* **Exercise goal**:
I'd like the line containing "Mi perro come" and every line below it, to the end of the material, repeated exactly and with nothing else.

---------- Records for this task

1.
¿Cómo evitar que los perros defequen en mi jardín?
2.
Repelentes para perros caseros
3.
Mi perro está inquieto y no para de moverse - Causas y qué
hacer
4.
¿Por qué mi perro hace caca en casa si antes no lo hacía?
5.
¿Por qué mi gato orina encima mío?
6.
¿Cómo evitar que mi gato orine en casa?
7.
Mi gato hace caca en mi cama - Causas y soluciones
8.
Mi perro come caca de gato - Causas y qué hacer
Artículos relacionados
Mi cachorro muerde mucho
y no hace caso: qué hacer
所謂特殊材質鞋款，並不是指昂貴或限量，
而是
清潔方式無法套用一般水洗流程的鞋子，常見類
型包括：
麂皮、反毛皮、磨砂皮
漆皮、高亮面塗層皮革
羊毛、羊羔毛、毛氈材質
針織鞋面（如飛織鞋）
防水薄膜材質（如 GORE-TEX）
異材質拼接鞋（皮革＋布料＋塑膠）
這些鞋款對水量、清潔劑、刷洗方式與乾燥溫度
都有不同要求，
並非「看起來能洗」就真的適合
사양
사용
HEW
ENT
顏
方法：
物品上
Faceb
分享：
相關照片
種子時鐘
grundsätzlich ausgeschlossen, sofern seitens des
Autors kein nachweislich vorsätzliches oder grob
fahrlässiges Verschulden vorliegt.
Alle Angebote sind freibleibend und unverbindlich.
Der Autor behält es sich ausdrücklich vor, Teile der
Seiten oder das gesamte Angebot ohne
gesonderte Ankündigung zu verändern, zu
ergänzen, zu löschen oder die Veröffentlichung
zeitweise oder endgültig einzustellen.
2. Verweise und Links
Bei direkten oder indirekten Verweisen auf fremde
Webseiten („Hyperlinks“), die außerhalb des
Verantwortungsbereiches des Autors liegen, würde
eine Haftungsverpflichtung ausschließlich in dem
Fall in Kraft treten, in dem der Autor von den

--------------------

* **Solution to this problem**:
Mi perro come caca de gato - Causas y qué hacer
Artículos relacionados
Mi cachorro muerde mucho
y no hace caso: qué hacer
所謂特殊材質鞋款，並不是指昂貴或限量，
而是
清潔方式無法套用一般水洗流程的鞋子，常見類
型包括：
麂皮、反毛皮、磨砂皮
漆皮、高亮面塗層皮革
羊毛、羊羔毛、毛氈材質
針織鞋面（如飛織鞋）
防水薄膜材質（如 GORE-TEX）
異材質拼接鞋（皮革＋布料＋塑膠）
這些鞋款對水量、清潔劑、刷洗方式與乾燥溫度
都有不同要求，
並非「看起來能洗」就真的適合
사양
사용
HEW
ENT
顏
方法：
物品上
Faceb
分享：
相關照片
種子時鐘
grundsätzlich ausgeschlossen, sofern seitens des
Autors kein nachweislich vorsätzliches oder grob
fahrlässiges Verschulden vorliegt.
Alle Angebote sind freibleibend und unverbindlich.
Der Autor behält es sich ausdrücklich vor, Teile der
Seiten oder das gesamte Angebot ohne
gesonderte Ankündigung zu verändern, zu
ergänzen, zu löschen oder die Veröffentlichung
zeitweise oder endgültig einzustellen.
2. Verweise und Links
Bei direkten oder indirekten Verweisen auf fremde
Webseiten („Hyperlinks“), die außerhalb des
Verantwortungsbereiches des Autors liegen, würde
eine Haftungsverpflichtung ausschließlich in dem
Fall in Kraft treten, in dem der Autor von den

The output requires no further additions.